Re: [BUG] Re-entering malloc problem when use --enable-nls buildpostgresql

From
Andres Freund
Date:
On 2018-05-08 02:07:08 -0400, Tom Lane wrote:
> Andres Freund <andres@anarazel.de> writes:
> > On 2018-05-08 01:32:33 -0400, Tom Lane wrote:
> >> There are not any better alternatives.  We can't just set a flag in the
> >> signal handler and hope that control will someday reach a place that
> >> notices the flag.  We could exit without attempting to report anything,
> >> but nobody would find that user-friendly.  So we try to report, in the
> >> full understanding that sometimes it won't work.
> 
> > It'd be fairly unproblematic to write an untranslated message out.
> 
> To stderr, maybe.  Across an SSL-encrypted client connection?  You're
> dreaming.

libpq invents an equivalent message when the server closes the
connection anyway, IIRC. So that'd not necessarily be too bad.

Greetings,

Andres Freund


Re: [BUG] Re-entering malloc problem when use --enable-nls buildpostgresql

From
Andres Freund
Date:
On 2018-05-08 01:36:31 -0700, Andres Freund wrote:
> On 2018-05-08 02:07:08 -0400, Tom Lane wrote:
> > Andres Freund <andres@anarazel.de> writes:
> > > On 2018-05-08 01:32:33 -0400, Tom Lane wrote:
> > >> There are not any better alternatives.  We can't just set a flag in the
> > >> signal handler and hope that control will someday reach a place that
> > >> notices the flag.  We could exit without attempting to report anything,
> > >> but nobody would find that user-friendly.  So we try to report, in the
> > >> full understanding that sometimes it won't work.
> > 
> > > It'd be fairly unproblematic to write an untranslated message out.
> > 
> > To stderr, maybe.  Across an SSL-encrypted client connection?  You're
> > dreaming.
> 
> libpq invents an equivalent message when the server closes the
> connection anyway, IIRC. So that'd not necessarily be too bad.

Oh, also: It looks like it'd actually be relatively easy to give openssl
its own memory allocator + pool:
Create a global 'openssl' memory context with preallocation, use
CRYPTO_set_mem_functions() to make openssl allocations go through small
wrapper functions around palloc/repalloc/pfree.

It's still not entirely kosher to call into openssl from a signal
handler because we could be inside openssl - but the window for that is
a lot smaller than being inside *any* memory allocation.

Greetings,

Andres Freund


On Wed, May 9, 2018 at 7:51 AM, Andres Freund <andres@anarazel.de> wrote:
> On 2018-05-08 01:36:31 -0700, Andres Freund wrote:
>> On 2018-05-08 02:07:08 -0400, Tom Lane wrote:
>> > To stderr, maybe.  Across an SSL-encrypted client connection?  You're
>> > dreaming.
>>
>> libpq invents an equivalent message when the server closes the
>> connection anyway, IIRC. So that'd not necessarily be too bad.

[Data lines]

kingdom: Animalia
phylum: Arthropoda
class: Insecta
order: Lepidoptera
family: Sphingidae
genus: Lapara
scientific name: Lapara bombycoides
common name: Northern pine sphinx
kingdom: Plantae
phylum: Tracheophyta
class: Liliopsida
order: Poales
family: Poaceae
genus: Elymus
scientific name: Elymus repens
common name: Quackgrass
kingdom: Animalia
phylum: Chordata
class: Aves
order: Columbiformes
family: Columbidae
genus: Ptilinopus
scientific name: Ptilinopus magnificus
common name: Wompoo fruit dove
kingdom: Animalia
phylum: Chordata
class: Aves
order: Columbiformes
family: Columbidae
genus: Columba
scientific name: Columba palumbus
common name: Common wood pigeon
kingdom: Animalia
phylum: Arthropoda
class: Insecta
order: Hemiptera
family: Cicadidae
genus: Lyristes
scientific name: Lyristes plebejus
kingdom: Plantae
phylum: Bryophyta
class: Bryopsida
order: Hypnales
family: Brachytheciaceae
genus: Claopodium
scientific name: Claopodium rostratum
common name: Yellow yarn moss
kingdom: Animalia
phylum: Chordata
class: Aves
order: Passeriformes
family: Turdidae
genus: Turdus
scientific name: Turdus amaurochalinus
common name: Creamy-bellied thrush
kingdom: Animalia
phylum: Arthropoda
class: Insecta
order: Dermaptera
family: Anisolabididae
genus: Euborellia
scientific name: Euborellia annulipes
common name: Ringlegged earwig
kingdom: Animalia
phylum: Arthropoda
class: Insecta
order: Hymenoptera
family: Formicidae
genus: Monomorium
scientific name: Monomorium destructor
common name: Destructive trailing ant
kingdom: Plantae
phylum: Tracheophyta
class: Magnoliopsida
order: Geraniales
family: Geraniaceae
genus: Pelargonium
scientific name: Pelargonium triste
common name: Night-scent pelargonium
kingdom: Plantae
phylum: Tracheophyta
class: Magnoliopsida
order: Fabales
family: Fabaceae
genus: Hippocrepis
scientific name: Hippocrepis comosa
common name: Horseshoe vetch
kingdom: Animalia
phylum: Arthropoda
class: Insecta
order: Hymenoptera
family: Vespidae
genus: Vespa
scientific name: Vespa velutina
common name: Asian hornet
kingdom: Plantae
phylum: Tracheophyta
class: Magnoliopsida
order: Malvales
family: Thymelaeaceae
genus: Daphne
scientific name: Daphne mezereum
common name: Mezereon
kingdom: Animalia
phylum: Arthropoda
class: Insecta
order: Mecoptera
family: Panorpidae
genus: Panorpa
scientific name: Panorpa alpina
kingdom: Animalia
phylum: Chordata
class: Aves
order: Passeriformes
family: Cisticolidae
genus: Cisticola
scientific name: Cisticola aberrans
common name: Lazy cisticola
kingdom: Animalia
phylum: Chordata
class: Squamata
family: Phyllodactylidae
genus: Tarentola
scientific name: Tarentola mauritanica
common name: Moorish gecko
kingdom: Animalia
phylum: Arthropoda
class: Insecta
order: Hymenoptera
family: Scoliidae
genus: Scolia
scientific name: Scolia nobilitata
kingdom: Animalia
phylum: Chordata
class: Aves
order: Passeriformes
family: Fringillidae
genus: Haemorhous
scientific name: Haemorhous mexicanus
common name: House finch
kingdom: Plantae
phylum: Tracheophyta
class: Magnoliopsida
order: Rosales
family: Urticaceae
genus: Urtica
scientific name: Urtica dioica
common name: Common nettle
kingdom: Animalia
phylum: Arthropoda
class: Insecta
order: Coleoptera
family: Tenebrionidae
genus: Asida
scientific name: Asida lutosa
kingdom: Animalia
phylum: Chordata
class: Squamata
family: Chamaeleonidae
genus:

STATED PROBLEM 1 ▸
Duplicate everything in the mailing-list thread from "Oh, also: It" down to "inside *any* memory allocation.".
STATED PROBLEM 2 ▸
In the mailing-list thread, which function is proposed for making openssl allocations go through small wrapper functions around palloc/repalloc/pfree?
STATED PROBLEM 3 ▸
Carry the mailing-list thread forward from the point at which it stops.

TASK ANSWER 1 ▸
Oh, also: It looks like it'd actually be relatively easy to give openssl
its own memory allocator + pool:
Create a global 'openssl' memory context with preallocation, use
CRYPTO_set_mem_functions() to make openssl allocations go through small
wrapper functions around palloc/repalloc/pfree.

It's still not entirely kosher to call into openssl from a signal
handler because we could be inside openssl - but the window for that is
a lot smaller than being inside *any* memory allocation.

TASK ANSWER 2 ▸
CRYPTO_set_mem_functions()

TASK ANSWER 3 ▸
>
> Oh, also: It looks like it'd actually be relatively easy to give openssl
> its own memory allocator + pool:
> Create a global 'openssl' memory context with preallocation, use
> CRYPTO_set_mem_functions() to make openssl allocations go through small
> wrapper functions around palloc/repalloc/pfree.
>
> It's still not entirely kosher to call into openssl from a signal
> handler because we could be inside openssl - but the window for that is
> a lot smaller than being inside *any* memory allocation.

Can't we use a more traditional signal handling style to defer
execution here?  1. Set an in_OpenSSL flag whenever you're about to
enter OpenSSL.  2.  In the SIGQUIT handler, if you find that flag is
set, then just set got_SIGQUIT and return.  3.  After you leave the
OpenSSL code, if you see got_SIGQUIT, then run the handler explicitly.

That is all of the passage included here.